▸ **DATASET EXCERPTS**
[Start of Attachment]

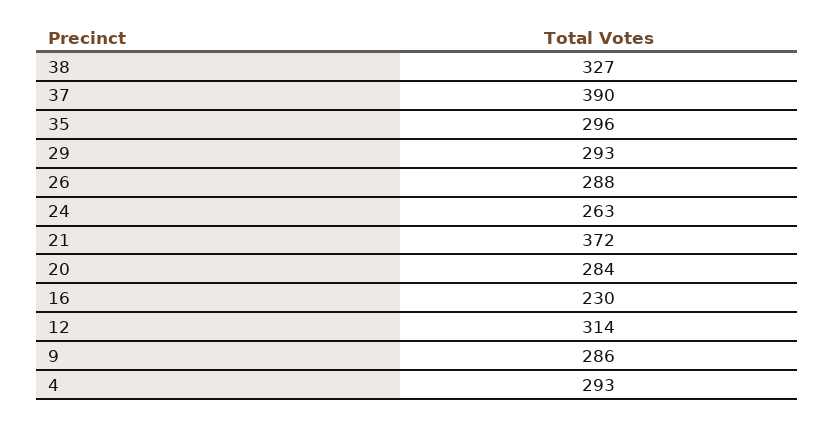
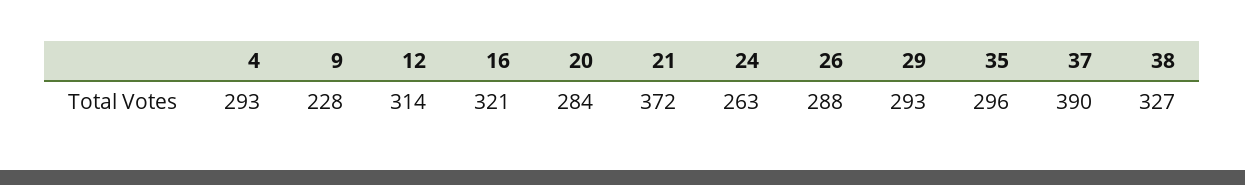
16: 230 -> 321
9: 286 -> 228

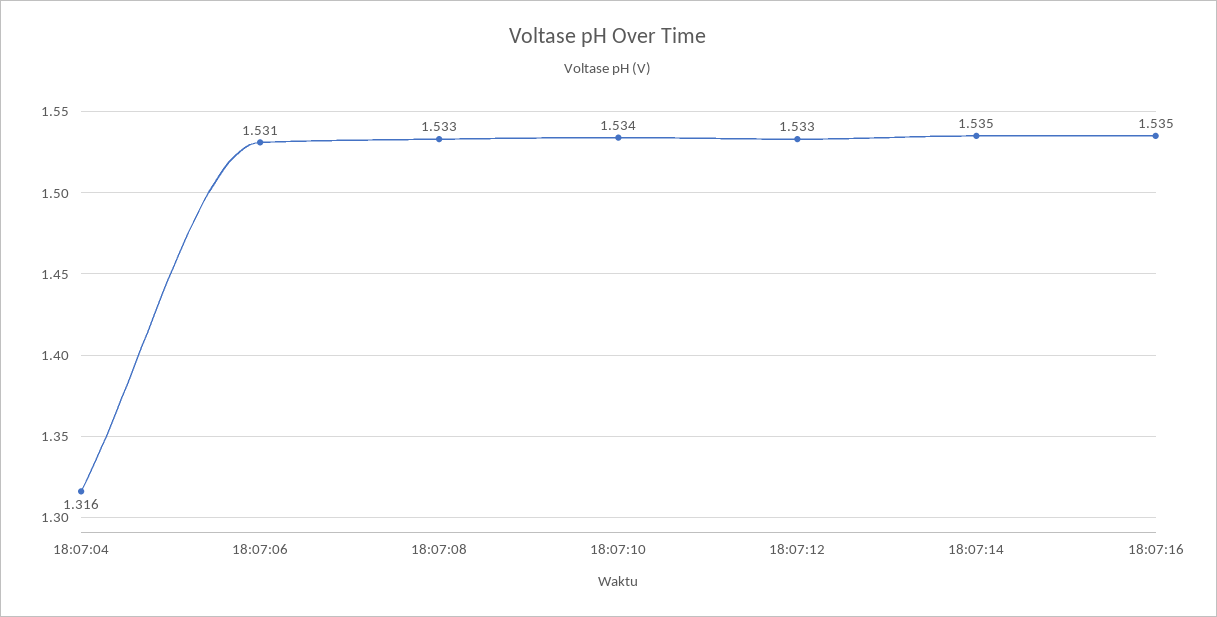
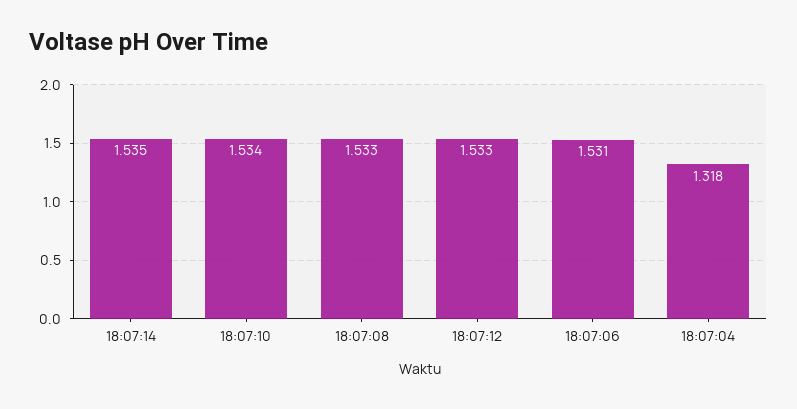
18:07:04: 1.316 -> 1.318
18:07:16: 1.535 -> none

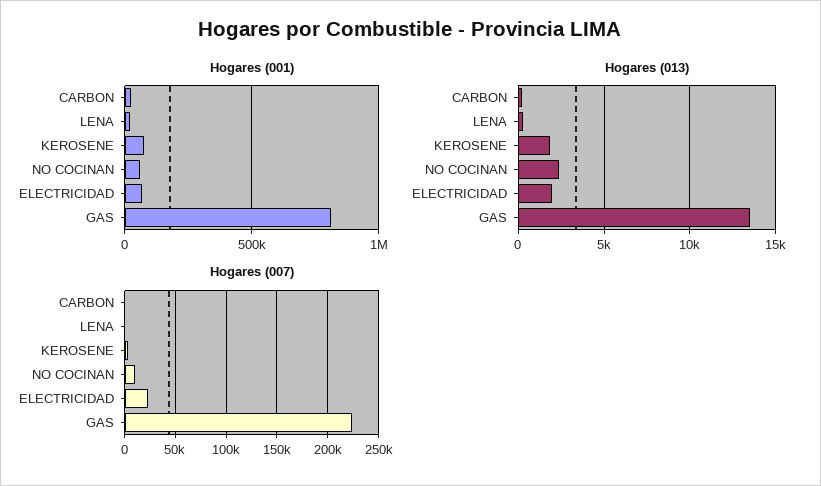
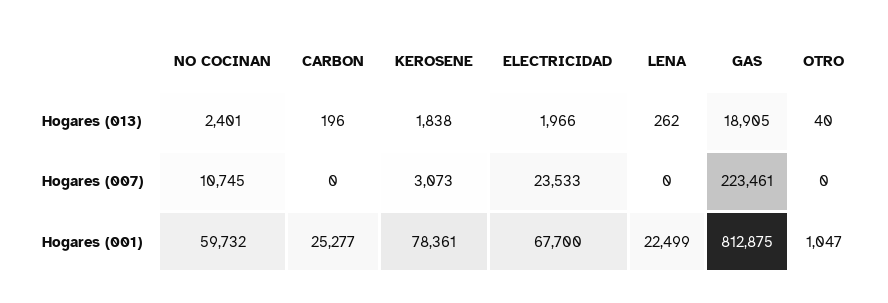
Hogares (013), GAS: 13500 -> 18905
Hogares (013), OTRO: none -> 40
Hogares (007), OTRO: none -> 0
Hogares (001), OTRO: none -> 1047

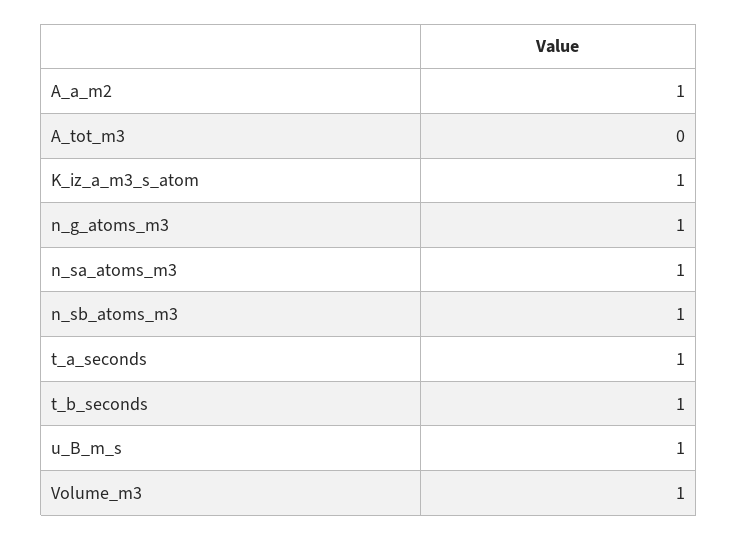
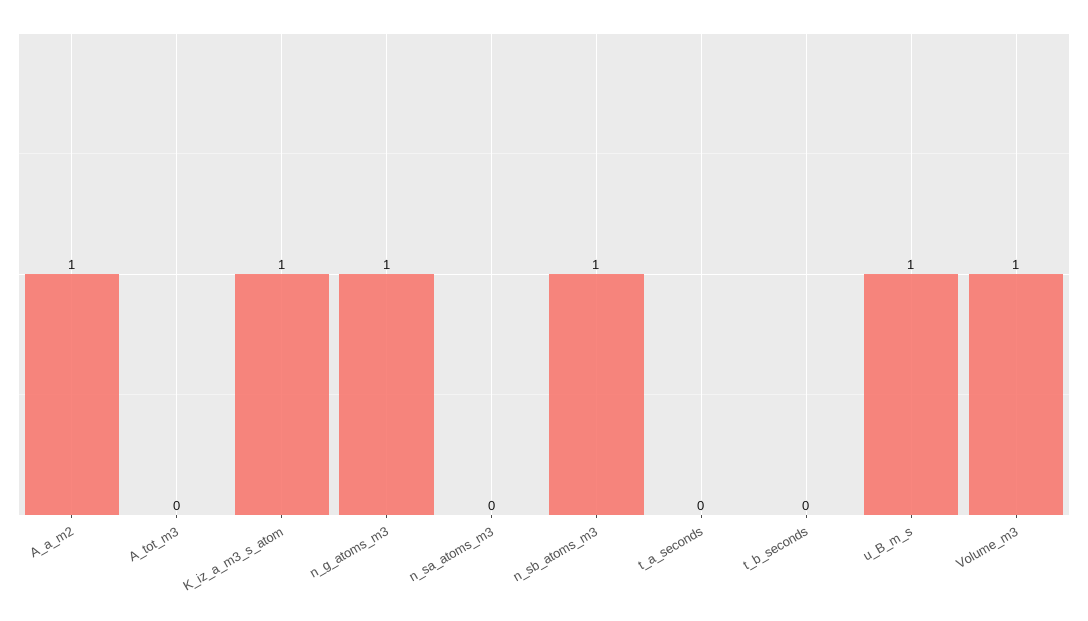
n_sa_atoms_m3: 1 -> 0
t_a_seconds: 1 -> 0
t_b_seconds: 1 -> 0

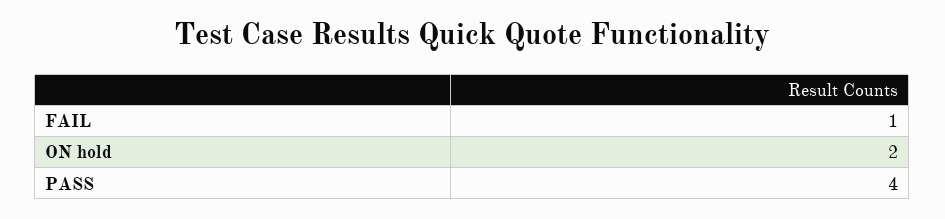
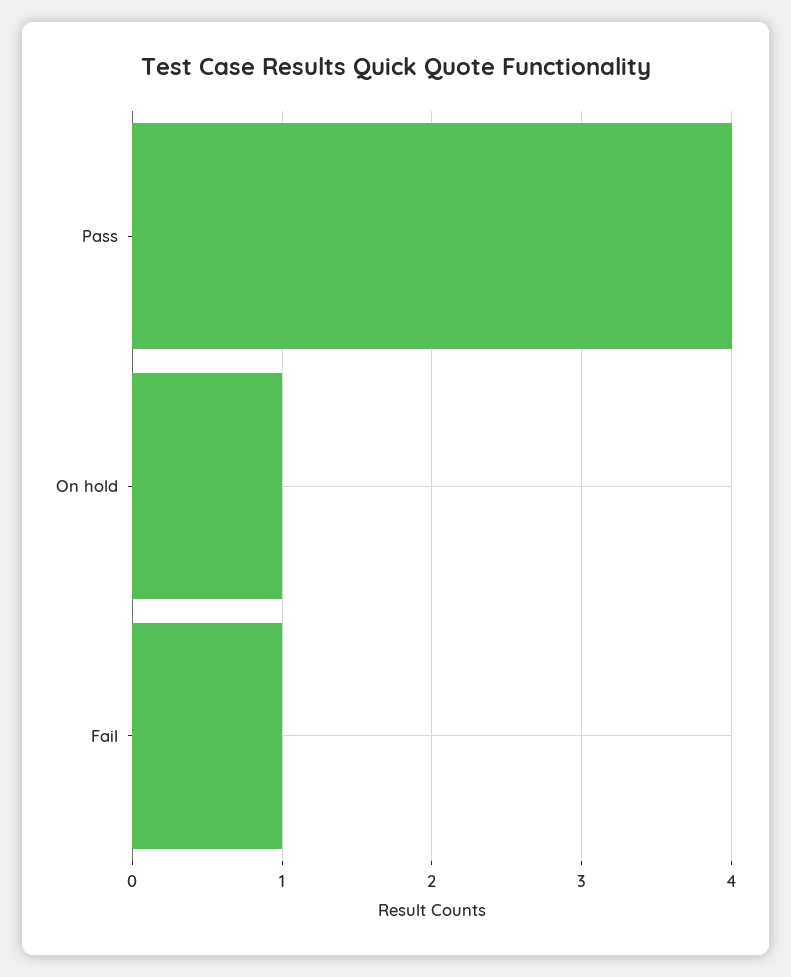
ON hold: 2 -> 1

[End of Attachment]

▸ **YOUR TASK**
Search the data above for the string "none" and report each line that holds it.

▸ **RESPONSE AREA**
18:07:16: 1.535 -> none
Hogares (013), OTRO: none -> 40
Hogares (007), OTRO: none -> 0
Hogares (001), OTRO: none -> 1047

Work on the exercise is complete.